Programme OS4i Water and energy abstract 64
Current Problems of Water Energy Resources of Tajikistan and Central
Asia
Author(s): Inom Normatov, Georgy Petrov, Ayubdzhon Normatov
Inom Normatov, Georgy Petrov,
Ayubdzhon Normatov
Keyword(s): Aral,management,Asia,transboundary
Article:
Poster:
Session: OS4i Water and energy
Abstract Very significant problem of water-energy resources use in Central Asia is the
problem of water division. Today the positions of Uzbekistan, Kazakhstan and Turkmenistan in this question consist
in the request to preserve the existing limits of water division and allocation of additional limits for the Aral Sea and
the Aral Shore. The positions of Kyrgyzstan and Tajikistan consist in reconsideration of these limits with increase of
their shares (not for today, in the perspective). At the same time Kyrgyzstan and Tajikistan demonstratively ground
their requests on the increase of water resources limits by the fact that they were deprived by water division and did
not get any compensation for this during the times of the USSR. As a consequence they possess now the least
specific area of irrigated land per man in accordance with other republics, and they cannot even provide their
population with the minimal level of consumption owing to their own agricultural production. In order to exclude this
and, besides, taking into consideration the fact that today there is not any reliable and objective control of water use
inside separate republics, it may have sense not only to exclude the Aral Shore, but the Aral Sea itself too from the
number of water users, and instead if this to set limits to Uzbekistan and Kazakhstan.
Thus the only possible
settlement of the water division problem in the region remains reconsideration of the existed limits. As the world
practice shows in today’s conditions its limits and needs for water that is the most moveable, changeable element of
interrelations between the countries. They are identified by certain conditions and depend on the reforms,
development strategies, population dynamics and many others carried out in the states. Kazakhstan may serve as a
good evidence for this. From 1998 to 2002 its need for water in vegetative period has already decreased from
1100mln m3 up to 700mln m3 in the Syrdarya River basin at the expense of carried out market reforms and
connected with this reconsideration of structure of agriculture.

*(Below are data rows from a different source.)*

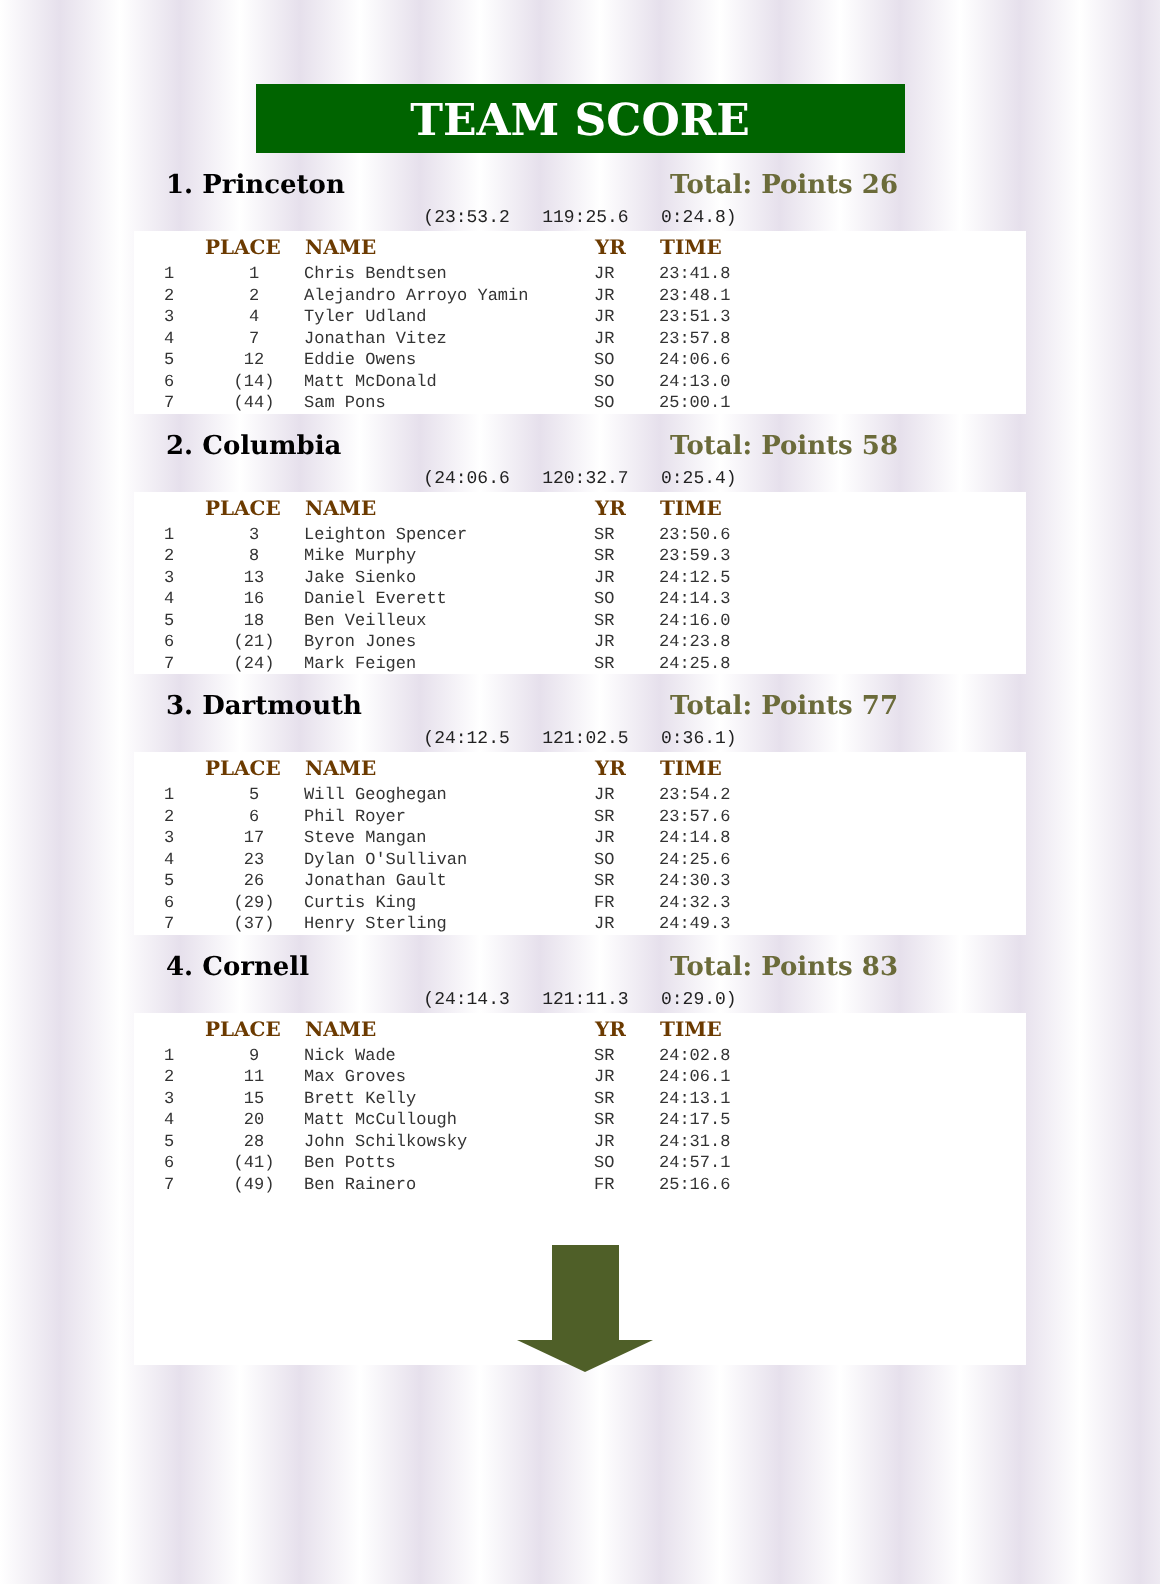TEAM SCORE
1. Princeton Total: Points 26
(23:53.2 119:25.6 0:24.8)
| | PLACE | NAME | YR | TIME |
| --- | --- | --- | --- | --- |
| 1 | 1 | Chris Bendtsen | JR | 23:41.8 |
| 2 | 2 | Alejandro Arroyo Yamin | JR | 23:48.1 |
| 3 | 4 | Tyler Udland | JR | 23:51.3 |
| 4 | 7 | Jonathan Vitez | JR | 23:57.8 |
| 5 | 12 | Eddie Owens | SO | 24:06.6 |
| 6 | (14) | Matt McDonald | SO | 24:13.0 |
| 7 | (44) | Sam Pons | SO | 25:00.1 |
2. Columbia Total: Points 58
(24:06.6 120:32.7 0:25.4)
| | PLACE | NAME | YR | TIME |
| --- | --- | --- | --- | --- |
| 1 | 3 | Leighton Spencer | SR | 23:50.6 |
| 2 | 8 | Mike Murphy | SR | 23:59.3 |
| 3 | 13 | Jake Sienko | JR | 24:12.5 |
| 4 | 16 | Daniel Everett | SO | 24:14.3 |
| 5 | 18 | Ben Veilleux | SR | 24:16.0 |
| 6 | (21) | Byron Jones | JR | 24:23.8 |
| 7 | (24) | Mark Feigen | SR | 24:25.8 |
3. Dartmouth Total: Points 77
(24:12.5 121:02.5 0:36.1)
| | PLACE | NAME | YR | TIME |
| --- | --- | --- | --- | --- |
| 1 | 5 | Will Geoghegan | JR | 23:54.2 |
| 2 | 6 | Phil Royer | SR | 23:57.6 |
| 3 | 17 | Steve Mangan | JR | 24:14.8 |
| 4 | 23 | Dylan O'Sullivan | SO | 24:25.6 |
| 5 | 26 | Jonathan Gault | SR | 24:30.3 |
| 6 | (29) | Curtis King | FR | 24:32.3 |
| 7 | (37) | Henry Sterling | JR | 24:49.3 |
4. Cornell Total: Points 83
(24:14.3 121:11.3 0:29.0)
| | PLACE | NAME | YR | TIME |
| --- | --- | --- | --- | --- |
| 1 | 9 | Nick Wade | SR | 24:02.8 |
| 2 | 11 | Max Groves | JR | 24:06.1 |
| 3 | 15 | Brett Kelly | SR | 24:13.1 |
| 4 | 20 | Matt McCullough | SR | 24:17.5 |
| 5 | 28 | John Schilkowsky | JR | 24:31.8 |
| 6 | (41) | Ben Potts | SO | 24:57.1 |
| 7 | (49) | Ben Rainero | FR | 25:16.6 |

We can also offer a relatively smooth mechanism
of reconsideration of the existing water division in the profit of earlier deprived countries of Tajikistan and
Kyrgyzstan. Additional limits of water for them can be received not at the expense of direct reducing the limits for
other countries (Kazakhstan, Turkmenistan and Uzbekistan), but owing to economy of water by implementation of
more efficient technology in these countries, and at the same time preservation of former irrigated areas.
The
above-performed analysis of Central-Asian water-energy complex problems shows that on the whole the region
possesses necessary resources and potential for normal sustainable development.